| It doesn't matter what the time to free memory is as long as it is O(n) w.r.t. the number of objects (or less), the limiting factor is allocation. As, in steady state (as you are assuming), all memory freed will be reused, and (effectively) all memory used will be written to at least once, and memory used by a group of objects is at least O(n) w.r.t. the number of objects. So no, I don't see the advantage you say. I see that, in the best case, it's on par with non-GC'd systems, asymptotically speaking. And yet, I see plenty of disadvantages. To start: I have yet to see a GC that's O(1) w.r.t. the amount of memory to free. Best case? I'll grant you that, for an extremely naive copying collector. But the chance of that best case occurring is... not significant. Especially with the more sophisticated algorithms. And again, as above, it doesn't matter how long it takes to free memory. As long as it's linear or sublinear, it'll be dominated, asymptotically speaking, by how long it takes to initialize that memory again. And in steady-state operation it will be reinitialized. Not to mention the practical effects. For instance: GC thrashes cache. Badly. It completely kills the concept of a working set. You can't work around that by making your heap larger - if anything it makes it worse. It makes the time period between thrashings longer, yes, but makes them worse when it does happen. GC also doesn't scale well to large numbers of cores. In particular, your worst case "always" will be when the GC has to check with every core to see if it still has a reference to something. And given that processor numbers are where most of the performance improvements seem to be coming in... You mentioned memory size improvements but didn't mention increasing numbers of cores. GC also (almost always) has field(s) per object. Minimum of O(1) overhead per object initialized. Which means that, generally speaking, the overhead doesn't asymptote to zero. It asymptotes to a constant - and non-negligible, at least from what I've seen - amount of overhead. |
I'm not saying a fast GC can reduce the cost of allocation. I'm saying a fast GC can reduce GC overhead. I think that's an uncontroversial statement. I can only insist so many times that Java's GC doesn't touch dead objects at any time during its scan. If you want to disagree with me, that is your prerogative.

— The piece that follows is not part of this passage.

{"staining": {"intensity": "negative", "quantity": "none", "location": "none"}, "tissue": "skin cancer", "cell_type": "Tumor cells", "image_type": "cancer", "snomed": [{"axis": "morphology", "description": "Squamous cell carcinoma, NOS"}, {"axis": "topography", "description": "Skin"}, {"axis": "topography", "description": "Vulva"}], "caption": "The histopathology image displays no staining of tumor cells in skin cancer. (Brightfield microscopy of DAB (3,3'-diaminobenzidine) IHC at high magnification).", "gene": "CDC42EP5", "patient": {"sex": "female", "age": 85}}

I agree that a GC walk can thrash cache when it happens. However, a copying GC can also rearrange object layout to improve locality. Which effect is more significant depends on the workload.
I didn't mention the number of cores because it didn't occur to me that it was significant to you. GCs can scale just fine to many cores. No core has to "check" other cores: each core can check its own local data, depending on the tactics employed to deal with NUMA. There are always challenges in scaling any parallel workload, of course, and there are always solutions.
Our GC (in IBM's J9 JVM) uses 8 bits in each object. With classes aligned to 256 bytes, there are eight free bits in each object's class pointer. Hence, J9's object model has one word of overhead on top of the user's data, which is what malloc/free typically needs to track each object's size anyway. No disadvantage there.
[These are my personal opinions, not those of my employer.]